Miniter makes some uncomfortable points in his essay, including this one: “The National Rifle Association…has the School Shield program that sends teams of experts to schools to help them create safer environments…The National Shooting Sports Foundation (NSSF), the trade association for firearms manufacturers, has lobbied for FixNICS and many other initiatives to keep guns out of the hands of those who are prohibited from owning them.
“Instead of demonizing these groups,” Miniter contends, “imagine if the mainstream media were willing to be more factual and nuanced in their reporting. Solutions would become much clearer in such a climate.”

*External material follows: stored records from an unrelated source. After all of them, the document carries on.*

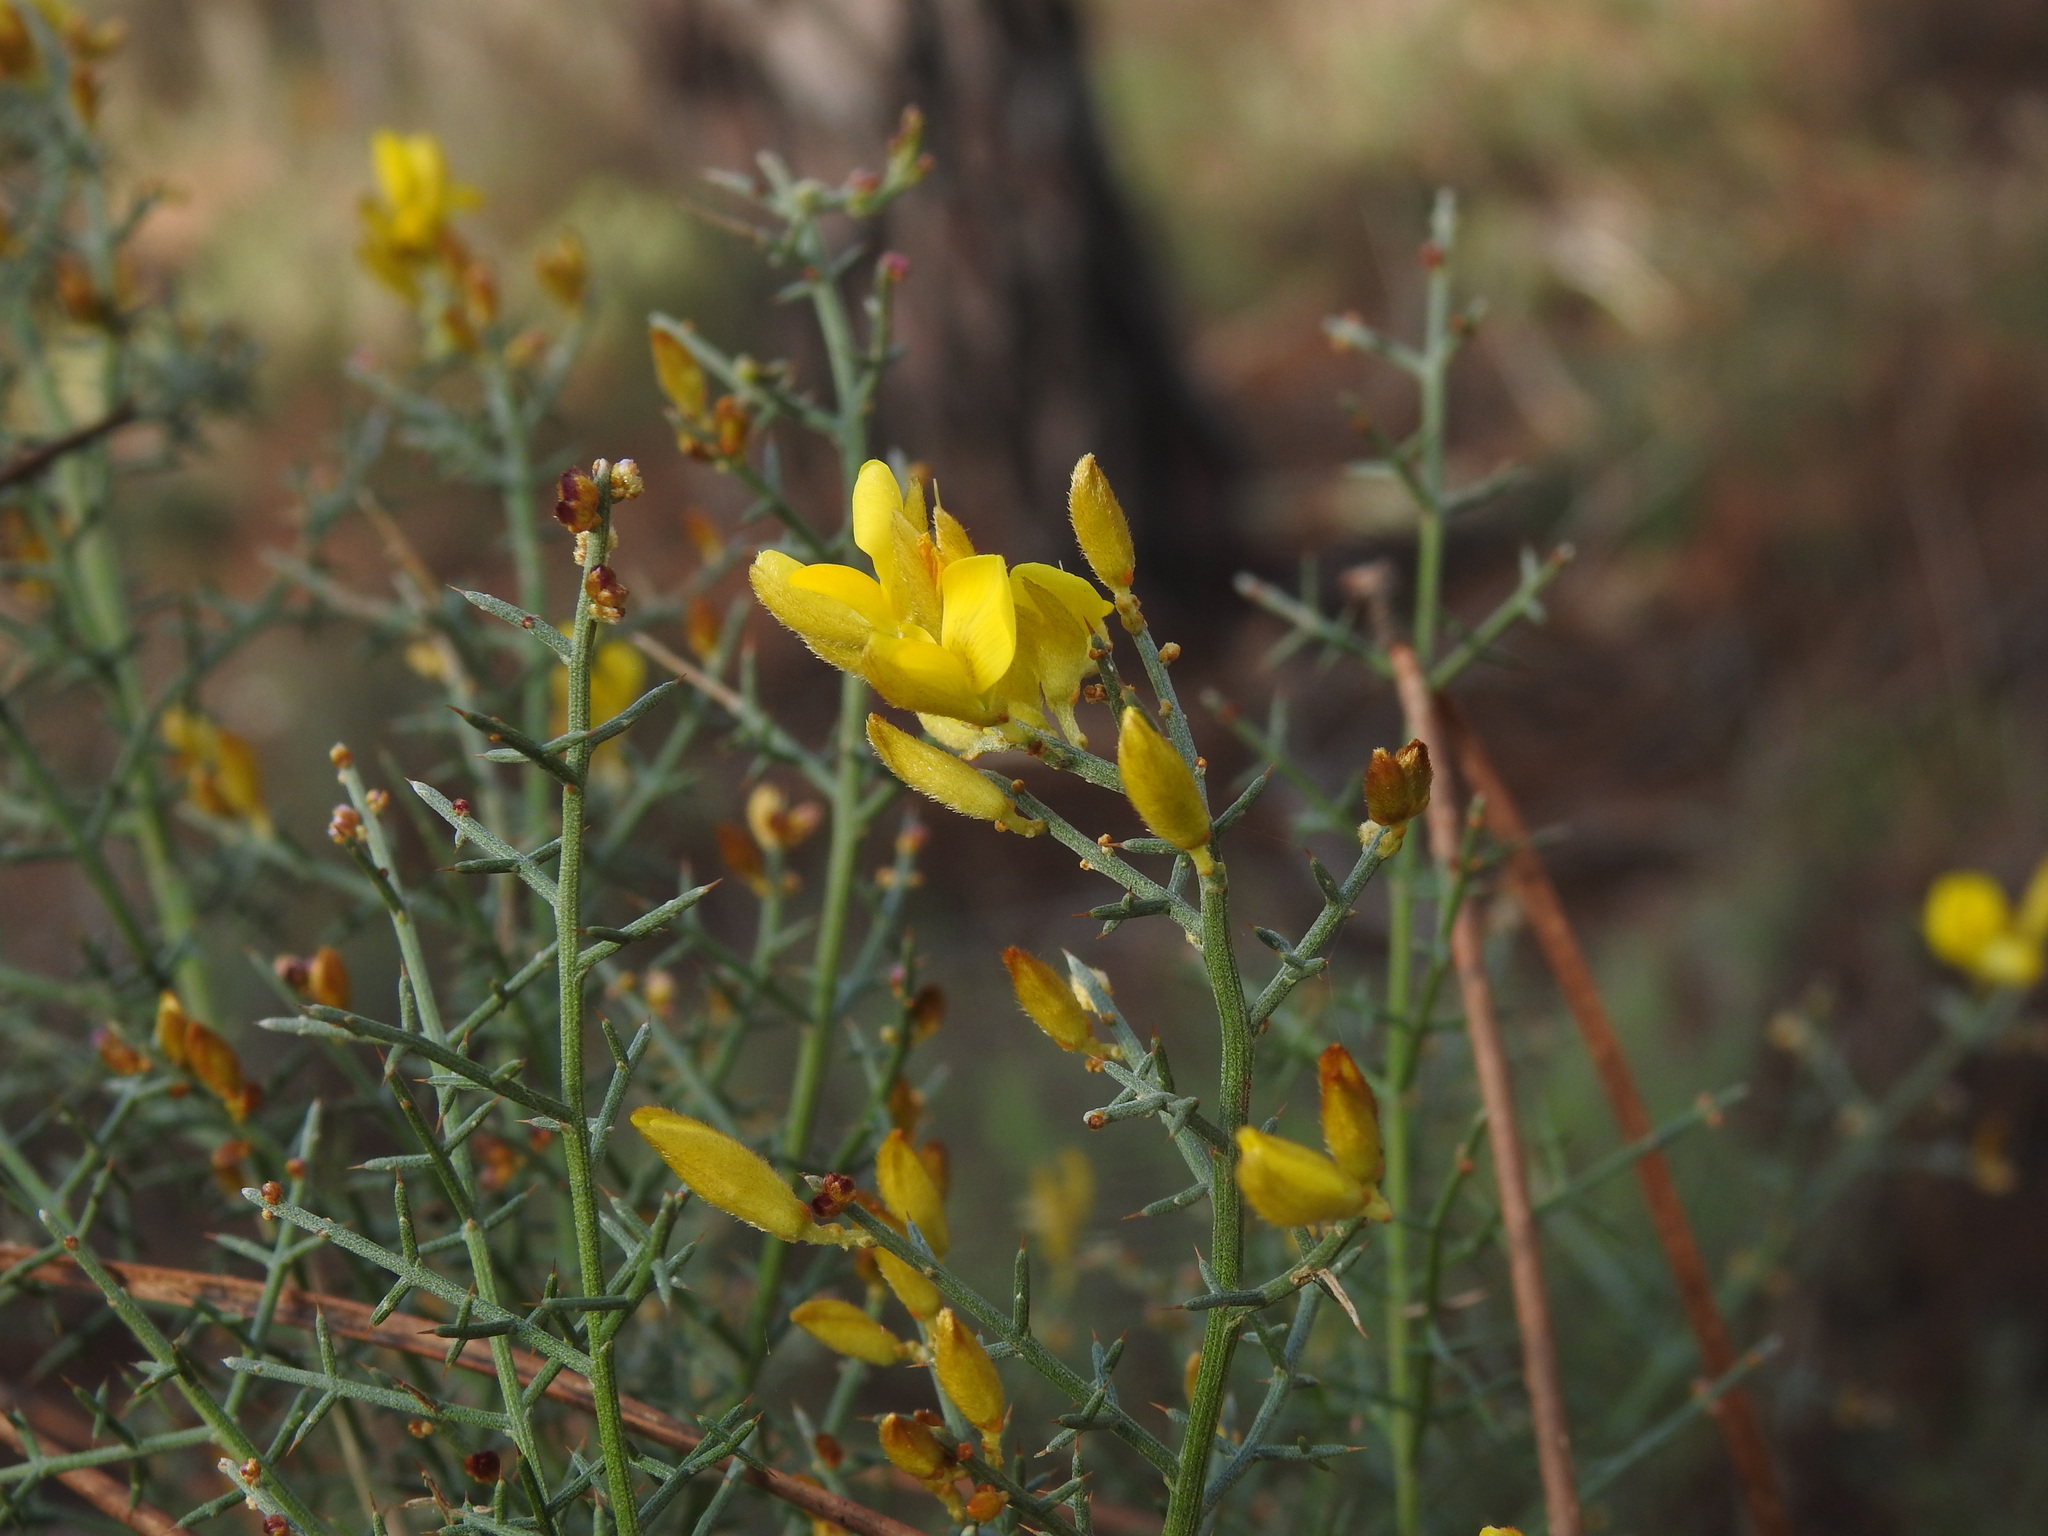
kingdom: Plantae
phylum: Tracheophyta
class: Magnoliopsida
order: Fabales
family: Fabaceae
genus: Stauracanthus
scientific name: Stauracanthus genistoides
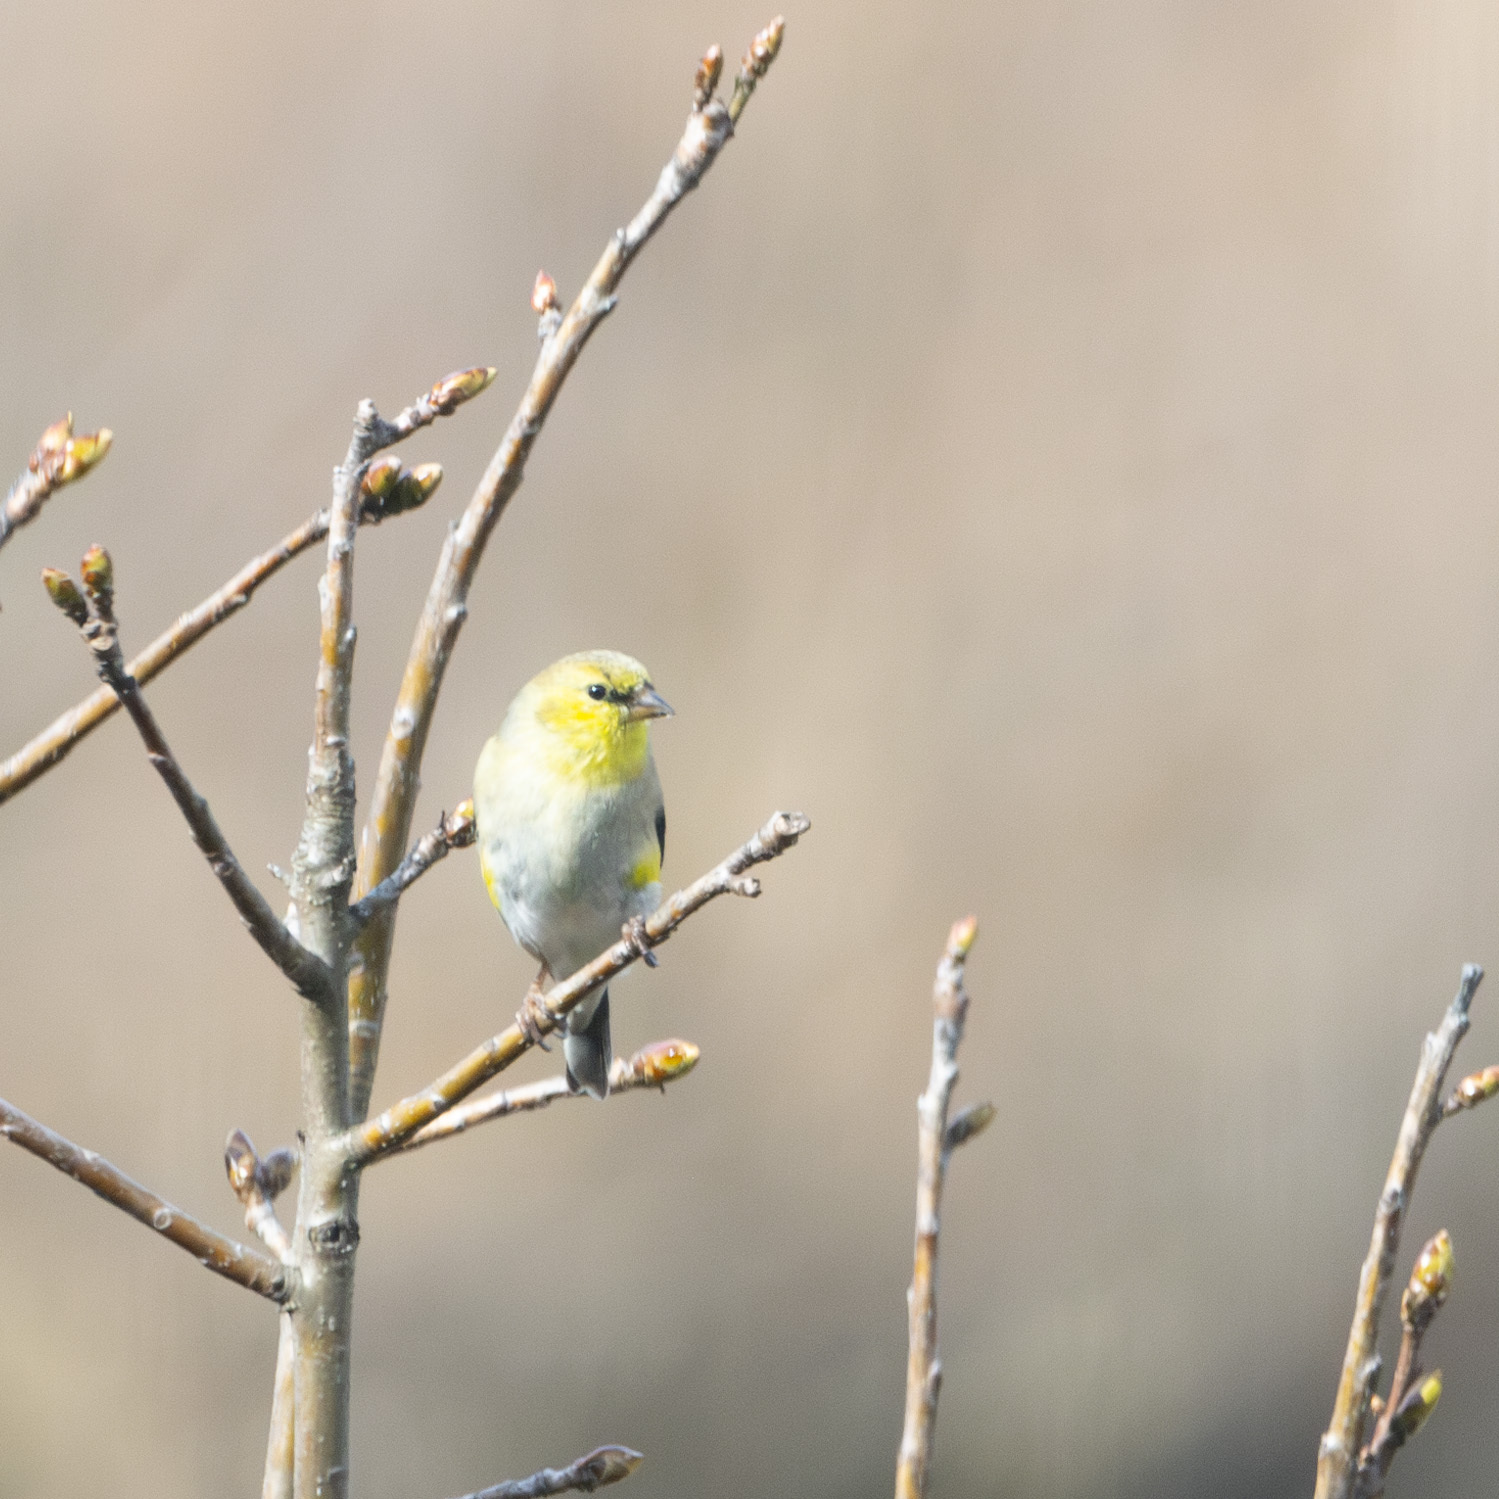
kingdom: Animalia
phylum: Chordata
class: Aves
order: Passeriformes
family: Fringillidae
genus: Spinus
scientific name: Spinus tristis
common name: American goldfinch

Miniter once profiled this writer in a 2017 piece for Forbes, in which he criticized the Washington Post for not having even one “politically incorrect, gun-owning nonconformist in their newsroom. They once had Stephen Hunter on staff, but he is a rare thing indeed.”
While the NRA leadership currently appears to have its share of troubles, it is one of those “rare things” for NRA-sponsored firearms safety programs to enjoy any publicity.
Miniter is not the only notable to blister media bias. Researcher John Lott has done the same, such as in this piece he wrote last year for the Washington Times.
While it may be difficult to imagine gun rights groups ever getting a completely fair shake, especially on editorial pages, Miniter does offer some hope.
“The students who boldly walked out en masse as they chanted ‘mental health, mental health’ from what shouldn’t have been a political event did shock the mainstream media into actually reporting on the story,” he noted about the Colorado flap. “That’s a big step toward finding honest solutions to a horrifying problem.”